I don’t know if he was talking about the movie I have been trying to get made, the books he has written that only his immediate family and harsh critic of a 90-year-old aunt ever read. Or just addressing a base desire to be seen, to share, to express, to be understood. And even though he didn’t quite have the words, staring at the violet swirls in the parking lot puddles, like the undersides of oyster shells, I started to grasp what he meant.
The knowing came as a feeling in my stomach. The sound of our footsteps, an intermittent sticky breeze. A rare moment of silence as he tried to re-word it, to really impress upon me what he was getting at. The left, right, left of walking helps thoughts move through your brain. When two people are sitting on rocking chairs near each other, eventually they start rocking in the same rhythm. This is called entrainment.
I think part of what he meant was, you are lucky to think it. That your first and best audience is always yourself.
*****
Last week I found myself in the fortunate position of being at a poker night with some Tribal elders on the Northern Cheyenne Indian Reservation. The sounds of chips being sorted and stacked, money counted, potluck fixings assembled and good-natured ribbing about who was going to take who’s money all felt familiar and like it was happening on another planet at the same time. Like dozens of poker games I had been to with family friends.
I walked into the bathroom and held tight to the little gold moth necklace I have started wearing around my neck. And I thanked my dad for teaching me how to play poker. I thanked him for the gift of my mind and the ways that he shaped it. I thanked him for showing me how to be someone who would not only end up in this exact moment but have the gusto to enjoy it.

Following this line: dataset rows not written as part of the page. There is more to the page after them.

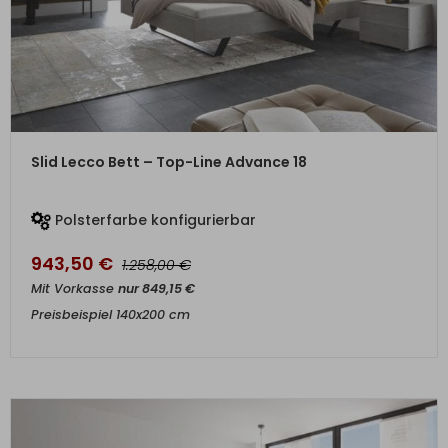
ZUM PRODUKT
Slid Lecco Bett – Top-Line Advance 18
Polsterfarbe konfigurierbar
943,50
€
€
1.258,00
Mit Vorkasse
nur
849,15
€
Preisbeispiel 140x200 cm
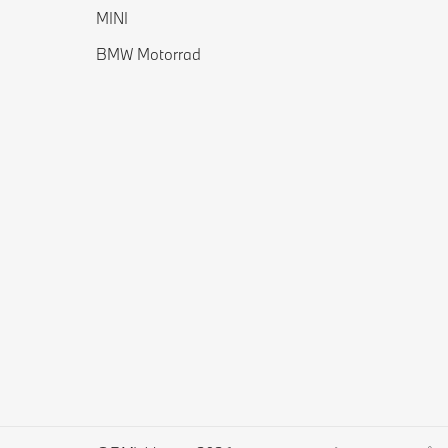
MINI
BMW Motorrad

Here they say that their old people go to the Milky Way. But he wasn’t old. And because I get to choose the contents of my mind, I know the story I tell myself about where he is now is mine alone.
I don’t know what it is yet. But I know my prayers have changed. I have learned you should give them to rocks because they live forever.
So I whisper into its smooth surface, “Please let there be more.” Somewhere we are walking through that parking lot, wet with relief from the summer heat, enjoying these gifts we give ourselves.